According to a new UBC study, adding natural elements to playgrounds like grass, bamboo and sand can change it into an imaginative playground for children leading to reduced depression signs.
The study included 46 children between the ages of two and five and was conducted over six months in 2014 in two Vancouver daycare centers. New features such as grass, sand and water were added to the outdoor facilities of the daycares. Scientists then observed the children’s behaviour before and after the change and again two weeks following the transformation.
“Both play spaces were quite plain and were really just open spaces, dotted with a play set or two,” said lead author and UBC landscape architecture professor Susan Herrington in a statemtn. “We transformed the play spaces using the seven C’s principles, which highlight the importance of concepts like character, context and change in designing great play areas.”
The modified environment resulted in an increase in the children’s activity on the playgrounds. Herrington said many kids would just wander around without any particular interest or do the same activity over and over again. “After the redesign, they were much more energetic and creative, exploring their environment, touching things, inventing games and interacting with their peers a lot more.”
The study also resulted in happier children with a decline in depressive behaviours.

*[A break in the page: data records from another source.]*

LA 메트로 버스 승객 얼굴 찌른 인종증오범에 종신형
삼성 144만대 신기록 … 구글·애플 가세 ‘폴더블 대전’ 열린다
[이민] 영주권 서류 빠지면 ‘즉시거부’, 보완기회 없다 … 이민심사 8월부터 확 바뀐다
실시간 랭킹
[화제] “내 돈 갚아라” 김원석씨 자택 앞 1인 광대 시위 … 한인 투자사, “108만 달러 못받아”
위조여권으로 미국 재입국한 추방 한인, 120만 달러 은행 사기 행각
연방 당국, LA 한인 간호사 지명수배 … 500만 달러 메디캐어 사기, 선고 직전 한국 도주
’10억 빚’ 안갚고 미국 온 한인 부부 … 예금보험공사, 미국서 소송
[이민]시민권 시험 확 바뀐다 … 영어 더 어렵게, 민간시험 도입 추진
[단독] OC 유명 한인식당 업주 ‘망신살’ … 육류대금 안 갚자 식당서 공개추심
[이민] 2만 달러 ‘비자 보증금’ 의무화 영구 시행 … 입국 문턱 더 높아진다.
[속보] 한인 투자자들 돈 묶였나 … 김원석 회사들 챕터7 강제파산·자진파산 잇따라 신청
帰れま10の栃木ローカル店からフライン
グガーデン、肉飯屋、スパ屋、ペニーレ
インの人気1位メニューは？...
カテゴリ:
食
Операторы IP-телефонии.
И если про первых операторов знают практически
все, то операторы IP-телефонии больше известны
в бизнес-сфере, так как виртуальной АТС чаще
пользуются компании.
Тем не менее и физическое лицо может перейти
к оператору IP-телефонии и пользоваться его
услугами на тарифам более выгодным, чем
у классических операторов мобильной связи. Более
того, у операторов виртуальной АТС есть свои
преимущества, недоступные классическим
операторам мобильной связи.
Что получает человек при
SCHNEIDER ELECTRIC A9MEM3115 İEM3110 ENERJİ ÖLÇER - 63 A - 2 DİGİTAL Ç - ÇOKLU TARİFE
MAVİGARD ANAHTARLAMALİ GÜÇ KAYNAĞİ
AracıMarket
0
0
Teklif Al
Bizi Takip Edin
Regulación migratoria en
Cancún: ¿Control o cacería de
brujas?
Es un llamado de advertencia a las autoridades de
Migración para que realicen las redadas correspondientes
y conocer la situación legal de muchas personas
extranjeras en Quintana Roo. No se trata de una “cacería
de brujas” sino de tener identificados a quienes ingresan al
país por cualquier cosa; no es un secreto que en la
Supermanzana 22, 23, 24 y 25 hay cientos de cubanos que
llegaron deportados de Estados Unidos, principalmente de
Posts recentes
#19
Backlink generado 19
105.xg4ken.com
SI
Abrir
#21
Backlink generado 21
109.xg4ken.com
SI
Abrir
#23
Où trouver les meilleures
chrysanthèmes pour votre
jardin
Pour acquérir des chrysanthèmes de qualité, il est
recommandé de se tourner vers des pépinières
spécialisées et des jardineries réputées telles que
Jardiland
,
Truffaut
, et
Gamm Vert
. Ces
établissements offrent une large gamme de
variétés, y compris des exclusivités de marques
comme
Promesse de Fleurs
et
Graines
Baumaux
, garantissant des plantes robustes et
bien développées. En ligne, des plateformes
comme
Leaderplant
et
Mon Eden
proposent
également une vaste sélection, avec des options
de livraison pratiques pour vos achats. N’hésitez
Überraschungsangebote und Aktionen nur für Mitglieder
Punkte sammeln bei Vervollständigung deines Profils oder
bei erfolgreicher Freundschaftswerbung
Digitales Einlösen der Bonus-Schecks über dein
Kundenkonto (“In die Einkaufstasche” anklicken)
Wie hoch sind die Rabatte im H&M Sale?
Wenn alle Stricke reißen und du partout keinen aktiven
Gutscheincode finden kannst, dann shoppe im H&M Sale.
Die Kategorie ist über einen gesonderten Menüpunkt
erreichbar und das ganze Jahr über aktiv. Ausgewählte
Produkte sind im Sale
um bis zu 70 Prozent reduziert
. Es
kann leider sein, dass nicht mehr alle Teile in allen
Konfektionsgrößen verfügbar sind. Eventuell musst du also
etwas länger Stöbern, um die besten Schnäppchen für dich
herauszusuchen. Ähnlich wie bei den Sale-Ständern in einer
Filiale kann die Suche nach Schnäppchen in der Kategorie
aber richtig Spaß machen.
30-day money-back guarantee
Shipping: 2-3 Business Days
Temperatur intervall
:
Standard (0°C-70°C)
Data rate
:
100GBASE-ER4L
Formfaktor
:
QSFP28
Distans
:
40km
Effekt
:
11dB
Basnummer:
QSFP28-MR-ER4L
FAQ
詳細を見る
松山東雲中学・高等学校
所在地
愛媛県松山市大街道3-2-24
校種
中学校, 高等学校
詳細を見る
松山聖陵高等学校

“Depressive symptoms like looking sad or not smiling much went down after the modifications. The videos showed kids much more engaged in play and engaged in positive ways with each other,” said co-researcher Mariana Brussoni, an associate professor in UBC’s school of population and public health and pediatrics.
Brussoni further added, these changes made the kids less dependent on their teachers. When spending time in the new play spaces the interaction with the adults was decreased to 7% compared to 19% before the redesign.
“Our study shows that you don’t even need a huge budget to add nature into a space—you can be creative with just a few inexpensive twists,” said Herrington.